The Catalan crisis began when the Spanish central government denied greater political power to Catalonia. It was only when the Constitutional Court of Spain modified the new Statute of Autonomy for Catalonia proposed by the Catalan Parliament that the question of independence came to the table. Thus, we are in front of a political issue whose roots lie in the division of power redacted in the Constitution of 1978.

Spain’s historic nations like the Basque Country and Catalonia have been uncomfortable with Spain’s political structure and power division for some decades now, similar to the place of Scotland in the UK. The Spanish so-called “Transition” toward democracy that started in 1978 promised to break away from the repressing centralization carried out by Francisco Franco’s fascist dictatorship and give some power of self-management to these unique regions. However, sectors of the Catalan and Basque society feel that the 1978 project towards democracy has become a Castilian enterprise that has striven for the assimilation of these territories into a centralizing political model. In other words, there is the feeling that Madrid has striven for holding all the political power at the expense of Catalonia and the Basque Country, which are seen as the Periphery. Centralizing the power in the capital and reducing the self-management power of these regions is harmful to all actors, but especially to Madrid, as it has lost legitimacy in front of those Basques and Catalans who resent their unequal status and treatment. 

The problem with this model is that it disregards the cultural diversity of Spain and the unique characteristics of Catalonia and the Basque Country. These two regions have their own distinct history which stretches back to the early Middle Ages. They both constitute stateless nations with their own linguistic and cultural identities that coexist along with the Spanish language and culture. As a result, many Catalans and Basques are bilingual and may identify themselves with their Catalan or Basque culture along with the Spanish culture. 

Nowadays, these historical and cultural differences take the form of strong national identities as evidenced by the contrast between both region’s socio political realities and those in the rest of Spain. The most obvious example of these distinct realities was evident when on Nov. 10 Vox only won 2 seats out of 48 possible in Catalonia and 0 seats out of 18 in the Basque Country.
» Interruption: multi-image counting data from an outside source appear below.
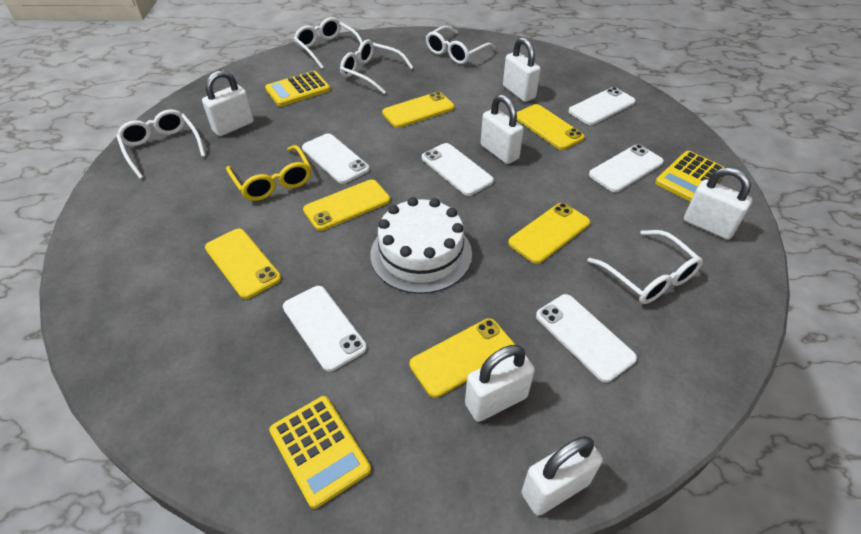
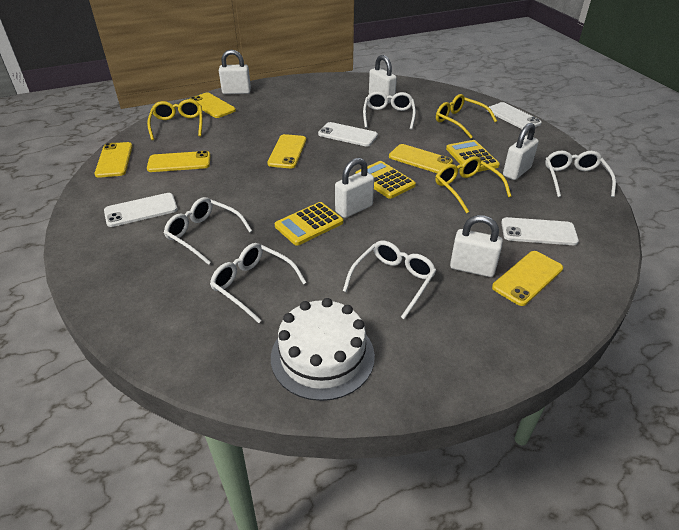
white padlock: 6 -> 5
white phone: 6 -> 4
yellow glasses: 1 -> 3

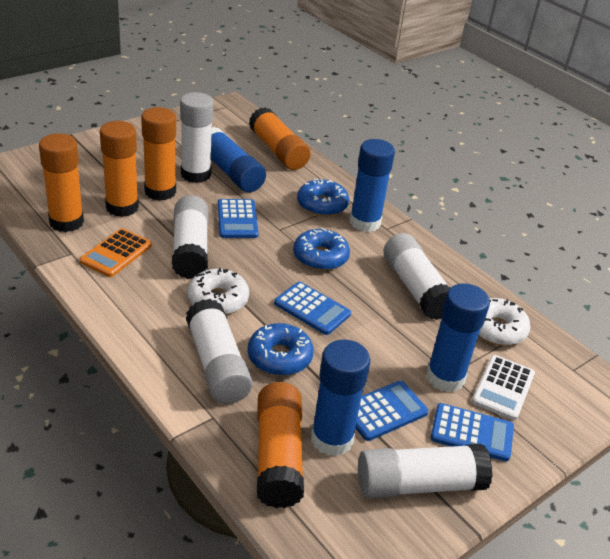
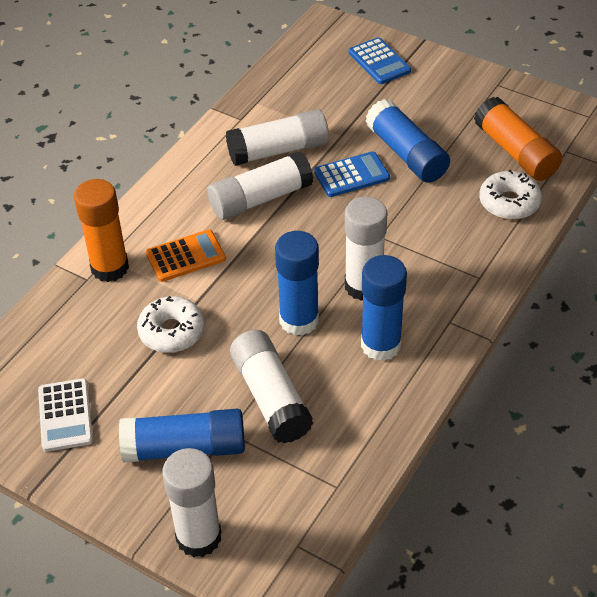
blue calculator: 4 -> 2
blue donut: 3 -> 0
orange glue stick: 5 -> 2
Meanwhile, in the rest of Spain, Vox achieved its best result in a general election of its history, winning 28 more seats than in the past election that took place last April.

The Catalan conflict is striking at the belly of the beast. The political turmoil around Catalonia is evidencing that Spain’s current political division is dysfunctional and damages Spain’s economy and international reputation at the same time it threatens its territorial integrity. Madrid’s biggest mistake in the past few decades has been to try to treat all its regions equally, applying a centralist vision that undermines the economic capacity of one of its richest and more dynamic regions at the same time it ignores its plurinationality. 

The Catalan crisis might inevitably lead to a reconfiguration of power through which Spain is redefined based on its plurinational nature. The question is whether Madrid can come up with a way to accommodate and empower its diverse nations before Catalonia decides to ride freely. In this sense, any political answer to the Catalan question that only touches on the identity factor will inevitably fail, as it has done for a decade. 

All those Spaniards who last Sunday thought they were administering the right medicine to Catalonia by voting Vox completely misinterpreted the diagnosis of the Catalan crisis. I am afraid the cure may become worse than the disease.